Severe degradation of customers API and issuing/risks API

Incident Report for Sardine AI

Postmortem

Summary

Between 4:23 PM to 5:03 PM pacific time on May 16th we were experienced degraded performance for customers API and issuing/risks API. This was caused by outage of our cloud provider.

What Happened?

Due to the network connectivity outage caused by our cloud provider (Google Cloud) experienced and network connectivity outage from 3:51PM to 6:40PM

https://status.cloud.google.com/incidents/xVSEV3kVaJBmS7SZbnre

This caused one of our primary database to stop accepting any database connection, resulted in increased rate of timeout and error responses. We setup our database in HA settings so auto-failover should have kicked in, but it didn’t happen. Oncall engineer manually triggered failover and issue was resolved.

○ ○ ○ ○ ○ ○ ○

**Exercises to complete:**
• a. In the incident report, what action resolved the issue?
• b. Decide whether each statement agrees with the incident report, answering yes or no and quoting the words that decide it.
(i) The database's automatic failover worked as intended.
(ii) The customers API was among the services with degraded performance.
(iii) The cloud provider's network connectivity outage ran from 3:51 PM to 6:40 PM.

**Supplied material:**
○ ○ ○ ○ ○ ○ ○

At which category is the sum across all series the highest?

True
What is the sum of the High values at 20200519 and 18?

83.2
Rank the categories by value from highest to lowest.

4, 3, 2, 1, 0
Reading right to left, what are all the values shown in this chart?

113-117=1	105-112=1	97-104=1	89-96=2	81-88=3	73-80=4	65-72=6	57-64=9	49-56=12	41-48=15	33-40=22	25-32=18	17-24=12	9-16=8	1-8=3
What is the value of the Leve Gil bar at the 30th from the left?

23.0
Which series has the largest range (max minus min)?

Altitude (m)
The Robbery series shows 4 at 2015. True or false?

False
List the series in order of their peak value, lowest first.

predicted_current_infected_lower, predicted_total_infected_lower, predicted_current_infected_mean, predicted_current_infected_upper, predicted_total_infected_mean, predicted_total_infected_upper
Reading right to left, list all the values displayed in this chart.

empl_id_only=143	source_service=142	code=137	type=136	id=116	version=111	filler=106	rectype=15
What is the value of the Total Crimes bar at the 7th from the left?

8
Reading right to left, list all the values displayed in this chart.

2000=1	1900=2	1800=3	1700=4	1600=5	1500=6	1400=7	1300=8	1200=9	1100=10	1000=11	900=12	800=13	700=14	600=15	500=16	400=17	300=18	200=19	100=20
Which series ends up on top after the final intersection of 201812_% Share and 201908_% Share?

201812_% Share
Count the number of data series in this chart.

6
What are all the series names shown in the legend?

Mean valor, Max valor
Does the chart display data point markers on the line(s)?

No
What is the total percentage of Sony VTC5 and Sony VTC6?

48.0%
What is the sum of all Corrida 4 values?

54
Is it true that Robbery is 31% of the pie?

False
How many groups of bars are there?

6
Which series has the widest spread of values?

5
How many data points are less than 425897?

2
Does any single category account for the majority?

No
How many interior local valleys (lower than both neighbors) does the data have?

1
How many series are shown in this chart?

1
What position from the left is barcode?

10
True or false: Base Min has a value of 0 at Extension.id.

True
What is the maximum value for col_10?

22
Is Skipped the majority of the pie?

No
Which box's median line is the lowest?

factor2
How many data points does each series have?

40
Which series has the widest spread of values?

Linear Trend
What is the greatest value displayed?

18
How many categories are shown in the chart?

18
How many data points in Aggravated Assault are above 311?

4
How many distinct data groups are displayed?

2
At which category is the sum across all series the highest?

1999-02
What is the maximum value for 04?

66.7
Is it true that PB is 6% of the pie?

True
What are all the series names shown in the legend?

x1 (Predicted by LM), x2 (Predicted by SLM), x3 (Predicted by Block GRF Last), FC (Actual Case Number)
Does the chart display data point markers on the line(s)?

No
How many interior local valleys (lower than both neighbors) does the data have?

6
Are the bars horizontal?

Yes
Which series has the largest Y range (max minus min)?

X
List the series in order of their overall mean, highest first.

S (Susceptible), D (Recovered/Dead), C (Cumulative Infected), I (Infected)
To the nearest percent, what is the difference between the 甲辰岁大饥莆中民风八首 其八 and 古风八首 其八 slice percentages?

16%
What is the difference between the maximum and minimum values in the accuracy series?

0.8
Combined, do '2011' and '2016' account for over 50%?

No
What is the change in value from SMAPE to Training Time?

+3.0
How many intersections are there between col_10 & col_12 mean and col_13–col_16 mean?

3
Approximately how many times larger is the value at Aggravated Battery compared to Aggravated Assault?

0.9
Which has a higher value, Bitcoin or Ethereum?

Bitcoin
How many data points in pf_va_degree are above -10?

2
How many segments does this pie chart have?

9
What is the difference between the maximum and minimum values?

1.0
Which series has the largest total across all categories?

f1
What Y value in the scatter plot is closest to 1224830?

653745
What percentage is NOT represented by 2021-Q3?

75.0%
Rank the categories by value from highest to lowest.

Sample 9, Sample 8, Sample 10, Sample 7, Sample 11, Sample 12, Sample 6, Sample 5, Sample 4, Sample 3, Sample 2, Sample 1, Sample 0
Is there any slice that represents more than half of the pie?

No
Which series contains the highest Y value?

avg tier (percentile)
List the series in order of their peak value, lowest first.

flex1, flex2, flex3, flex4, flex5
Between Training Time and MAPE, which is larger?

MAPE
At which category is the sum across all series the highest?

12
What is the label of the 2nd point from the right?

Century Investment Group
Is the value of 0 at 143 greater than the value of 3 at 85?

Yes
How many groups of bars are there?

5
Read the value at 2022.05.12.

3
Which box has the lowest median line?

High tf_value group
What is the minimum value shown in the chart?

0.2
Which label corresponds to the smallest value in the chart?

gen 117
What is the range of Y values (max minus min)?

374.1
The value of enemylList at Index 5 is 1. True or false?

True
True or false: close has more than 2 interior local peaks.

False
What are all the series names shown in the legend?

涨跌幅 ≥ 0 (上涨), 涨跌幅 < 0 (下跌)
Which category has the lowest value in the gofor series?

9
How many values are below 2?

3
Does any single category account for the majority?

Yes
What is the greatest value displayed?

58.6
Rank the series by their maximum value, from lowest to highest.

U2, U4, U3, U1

○ ○ ○ ○ ○ ○ ○

**Answers for the exercise:**
• a. The on-call engineer manually triggered a database failover.

• b.
(i) No: "auto-failover should have kicked in, but it didn’t happen"
(ii) Yes: "we were experienced degraded performance for customers API and issuing/risks API"
(iii) Yes: "network connectivity outage from 3:51PM to 6:40PM"